- _What is asked_: Please rewrite the rows below as a Markdown table with two columns, No and Line. Give each non-blank line its own numbered entry and leave out blank lines.

[Dataset items]
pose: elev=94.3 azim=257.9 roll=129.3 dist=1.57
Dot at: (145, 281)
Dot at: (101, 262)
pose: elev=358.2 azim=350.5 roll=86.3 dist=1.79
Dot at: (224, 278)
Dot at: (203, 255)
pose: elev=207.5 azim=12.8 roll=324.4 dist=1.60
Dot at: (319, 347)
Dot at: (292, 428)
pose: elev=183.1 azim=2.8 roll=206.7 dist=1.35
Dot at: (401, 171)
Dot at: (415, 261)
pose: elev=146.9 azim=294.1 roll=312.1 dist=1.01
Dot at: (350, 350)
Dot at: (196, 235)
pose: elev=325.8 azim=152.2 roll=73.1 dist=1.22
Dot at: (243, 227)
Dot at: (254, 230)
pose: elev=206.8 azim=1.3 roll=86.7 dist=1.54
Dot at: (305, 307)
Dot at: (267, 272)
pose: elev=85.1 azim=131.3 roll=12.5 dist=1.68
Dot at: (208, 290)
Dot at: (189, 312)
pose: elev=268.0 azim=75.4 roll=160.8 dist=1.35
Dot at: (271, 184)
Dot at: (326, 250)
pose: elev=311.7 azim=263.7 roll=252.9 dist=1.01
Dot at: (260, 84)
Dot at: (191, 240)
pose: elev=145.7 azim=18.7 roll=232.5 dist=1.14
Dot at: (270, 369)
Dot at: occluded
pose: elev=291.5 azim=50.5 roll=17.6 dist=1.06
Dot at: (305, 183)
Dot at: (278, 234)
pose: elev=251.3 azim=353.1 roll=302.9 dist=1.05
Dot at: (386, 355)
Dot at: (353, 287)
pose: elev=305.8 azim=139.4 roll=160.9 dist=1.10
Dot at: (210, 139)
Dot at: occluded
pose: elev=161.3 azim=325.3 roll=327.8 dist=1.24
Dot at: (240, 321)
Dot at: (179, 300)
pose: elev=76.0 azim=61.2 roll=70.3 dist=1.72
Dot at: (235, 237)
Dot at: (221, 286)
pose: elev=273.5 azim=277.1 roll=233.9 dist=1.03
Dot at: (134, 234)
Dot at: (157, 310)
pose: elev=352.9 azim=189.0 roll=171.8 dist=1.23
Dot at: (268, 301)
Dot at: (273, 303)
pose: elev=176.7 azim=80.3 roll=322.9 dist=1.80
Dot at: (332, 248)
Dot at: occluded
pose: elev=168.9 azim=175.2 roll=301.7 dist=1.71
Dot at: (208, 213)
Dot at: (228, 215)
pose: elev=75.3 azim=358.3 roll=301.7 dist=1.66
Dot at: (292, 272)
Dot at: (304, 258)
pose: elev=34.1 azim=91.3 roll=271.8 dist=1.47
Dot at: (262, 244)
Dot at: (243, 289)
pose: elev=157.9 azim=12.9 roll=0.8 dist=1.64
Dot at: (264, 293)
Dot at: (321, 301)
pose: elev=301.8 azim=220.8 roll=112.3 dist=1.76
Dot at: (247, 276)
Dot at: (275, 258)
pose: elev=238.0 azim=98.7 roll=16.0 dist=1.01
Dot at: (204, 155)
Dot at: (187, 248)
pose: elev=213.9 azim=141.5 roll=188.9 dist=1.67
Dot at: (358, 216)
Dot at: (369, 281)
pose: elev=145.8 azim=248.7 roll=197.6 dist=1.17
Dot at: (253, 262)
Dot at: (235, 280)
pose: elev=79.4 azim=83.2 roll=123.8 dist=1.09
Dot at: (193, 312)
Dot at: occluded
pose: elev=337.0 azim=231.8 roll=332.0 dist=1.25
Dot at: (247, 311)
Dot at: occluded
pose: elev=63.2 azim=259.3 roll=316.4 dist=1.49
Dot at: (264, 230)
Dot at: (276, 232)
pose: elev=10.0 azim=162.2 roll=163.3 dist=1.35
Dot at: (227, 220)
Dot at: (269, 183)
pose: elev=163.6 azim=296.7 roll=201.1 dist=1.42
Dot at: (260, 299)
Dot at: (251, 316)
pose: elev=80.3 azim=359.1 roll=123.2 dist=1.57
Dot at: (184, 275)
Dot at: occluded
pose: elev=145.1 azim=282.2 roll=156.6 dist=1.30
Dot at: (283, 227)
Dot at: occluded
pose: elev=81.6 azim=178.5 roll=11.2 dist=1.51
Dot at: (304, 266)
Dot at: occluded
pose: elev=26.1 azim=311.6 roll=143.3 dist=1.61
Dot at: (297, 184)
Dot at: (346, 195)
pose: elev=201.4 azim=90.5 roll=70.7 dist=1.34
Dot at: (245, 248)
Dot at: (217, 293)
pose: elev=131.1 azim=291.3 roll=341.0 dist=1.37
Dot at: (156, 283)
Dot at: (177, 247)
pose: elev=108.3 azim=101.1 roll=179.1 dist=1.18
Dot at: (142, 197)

- _Complete answer_:
| No | Line |
|---|---|
| 1 | pose: elev=94.3 azim=257.9 roll=129.3 dist=1.57 |
| 2 | Dot at: (145, 281) |
| 3 | Dot at: (101, 262) |
| 4 | pose: elev=358.2 azim=350.5 roll=86.3 dist=1.79 |
| 5 | Dot at: (224, 278) |
| 6 | Dot at: (203, 255) |
| 7 | pose: elev=207.5 azim=12.8 roll=324.4 dist=1.60 |
| 8 | Dot at: (319, 347) |
| 9 | Dot at: (292, 428) |
| 10 | pose: elev=183.1 azim=2.8 roll=206.7 dist=1.35 |
| 11 | Dot at: (401, 171) |
| 12 | Dot at: (415, 261) |
| 13 | pose: elev=146.9 azim=294.1 roll=312.1 dist=1.01 |
| 14 | Dot at: (350, 350) |
| 15 | Dot at: (196, 235) |
| 16 | pose: elev=325.8 azim=152.2 roll=73.1 dist=1.22 |
| 17 | Dot at: (243, 227) |
| 18 | Dot at: (254, 230) |
| 19 | pose: elev=206.8 azim=1.3 roll=86.7 dist=1.54 |
| 20 | Dot at: (305, 307) |
| 21 | Dot at: (267, 272) |
| 22 | pose: elev=85.1 azim=131.3 roll=12.5 dist=1.68 |
| 23 | Dot at: (208, 290) |
| 24 | Dot at: (189, 312) |
| 25 | pose: elev=268.0 azim=75.4 roll=160.8 dist=1.35 |
| 26 | Dot at: (271, 184) |
| 27 | Dot at: (326, 250) |
| 28 | pose: elev=311.7 azim=263.7 roll=252.9 dist=1.01 |
| 29 | Dot at: (260, 84) |
| 30 | Dot at: (191, 240) |
| 31 | pose: elev=145.7 azim=18.7 roll=232.5 dist=1.14 |
| 32 | Dot at: (270, 369) |
| 33 | Dot at: occluded |
| 34 | pose: elev=291.5 azim=50.5 roll=17.6 dist=1.06 |
| 35 | Dot at: (305, 183) |
| 36 | Dot at: (278, 234) |
| 37 | pose: elev=251.3 azim=353.1 roll=302.9 dist=1.05 |
| 38 | Dot at: (386, 355) |
| 39 | Dot at: (353, 287) |
| 40 | pose: elev=305.8 azim=139.4 roll=160.9 dist=1.10 |
| 41 | Dot at: (210, 139) |
| 42 | Dot at: occluded |
| 43 | pose: elev=161.3 azim=325.3 roll=327.8 dist=1.24 |
| 44 | Dot at: (240, 321) |
| 45 | Dot at: (179, 300) |
| 46 | pose: elev=76.0 azim=61.2 roll=70.3 dist=1.72 |
| 47 | Dot at: (235, 237) |
| 48 | Dot at: (221, 286) |
| 49 | pose: elev=273.5 azim=277.1 roll=233.9 dist=1.03 |
| 50 | Dot at: (134, 234) |
| 51 | Dot at: (157, 310) |
| 52 | pose: elev=352.9 azim=189.0 roll=171.8 dist=1.23 |
| 53 | Dot at: (268, 301) |
| 54 | Dot at: (273, 303) |
| 55 | pose: elev=176.7 azim=80.3 roll=322.9 dist=1.80 |
| 56 | Dot at: (332, 248) |
| 57 | Dot at: occluded |
| 58 | pose: elev=168.9 azim=175.2 roll=301.7 dist=1.71 |
| 59 | Dot at: (208, 213) |
| 60 | Dot at: (228, 215) |
| 61 | pose: elev=75.3 azim=358.3 roll=301.7 dist=1.66 |
| 62 | Dot at: (292, 272) |
| 63 | Dot at: (304, 258) |
| 64 | pose: elev=34.1 azim=91.3 roll=271.8 dist=1.47 |
| 65 | Dot at: (262, 244) |
| 66 | Dot at: (243, 289) |
| 67 | pose: elev=157.9 azim=12.9 roll=0.8 dist=1.64 |
| 68 | Dot at: (264, 293) |
| 69 | Dot at: (321, 301) |
| 70 | pose: elev=301.8 azim=220.8 roll=112.3 dist=1.76 |
| 71 | Dot at: (247, 276) |
| 72 | Dot at: (275, 258) |
| 73 | pose: elev=238.0 azim=98.7 roll=16.0 dist=1.01 |
| 74 | Dot at: (204, 155) |
| 75 | Dot at: (187, 248) |
| 76 | pose: elev=213.9 azim=141.5 roll=188.9 dist=1.67 |
| 77 | Dot at: (358, 216) |
| 78 | Dot at: (369, 281) |
| 79 | pose: elev=145.8 azim=248.7 roll=197.6 dist=1.17 |
| 80 | Dot at: (253, 262) |
| 81 | Dot at: (235, 280) |
| 82 | pose: elev=79.4 azim=83.2 roll=123.8 dist=1.09 |
| 83 | Dot at: (193, 312) |
| 84 | Dot at: occluded |
| 85 | pose: elev=337.0 azim=231.8 roll=332.0 dist=1.25 |
| 86 | Dot at: (247, 311) |
| 87 | Dot at: occluded |
| 88 | pose: elev=63.2 azim=259.3 roll=316.4 dist=1.49 |
| 89 | Dot at: (264, 230) |
| 90 | Dot at: (276, 232) |
| 91 | pose: elev=10.0 azim=162.2 roll=163.3 dist=1.35 |
| 92 | Dot at: (227, 220) |
| 93 | Dot at: (269, 183) |
| 94 | pose: elev=163.6 azim=296.7 roll=201.1 dist=1.42 |
| 95 | Dot at: (260, 299) |
| 96 | Dot at: (251, 316) |
| 97 | pose: elev=80.3 azim=359.1 roll=123.2 dist=1.57 |
| 98 | Dot at: (184, 275) |
| 99 | Dot at: occluded |
| 100 | pose: elev=145.1 azim=282.2 roll=156.6 dist=1.30 |
| 101 | Dot at: (283, 227) |
| 102 | Dot at: occluded |
| 103 | pose: elev=81.6 azim=178.5 roll=11.2 dist=1.51 |
| 104 | Dot at: (304, 266) |
| 105 | Dot at: occluded |
| 106 | pose: elev=26.1 azim=311.6 roll=143.3 dist=1.61 |
| 107 | Dot at: (297, 184) |
| 108 | Dot at: (346, 195) |
| 109 | pose: elev=201.4 azim=90.5 roll=70.7 dist=1.34 |
| 110 | Dot at: (245, 248) |
| 111 | Dot at: (217, 293) |
| 112 | pose: elev=131.1 azim=291.3 roll=341.0 dist=1.37 |
| 113 | Dot at: (156, 283) |
| 114 | Dot at: (177, 247) |
| 115 | pose: elev=108.3 azim=101.1 roll=179.1 dist=1.18 |
| 116 | Dot at: (142, 197) |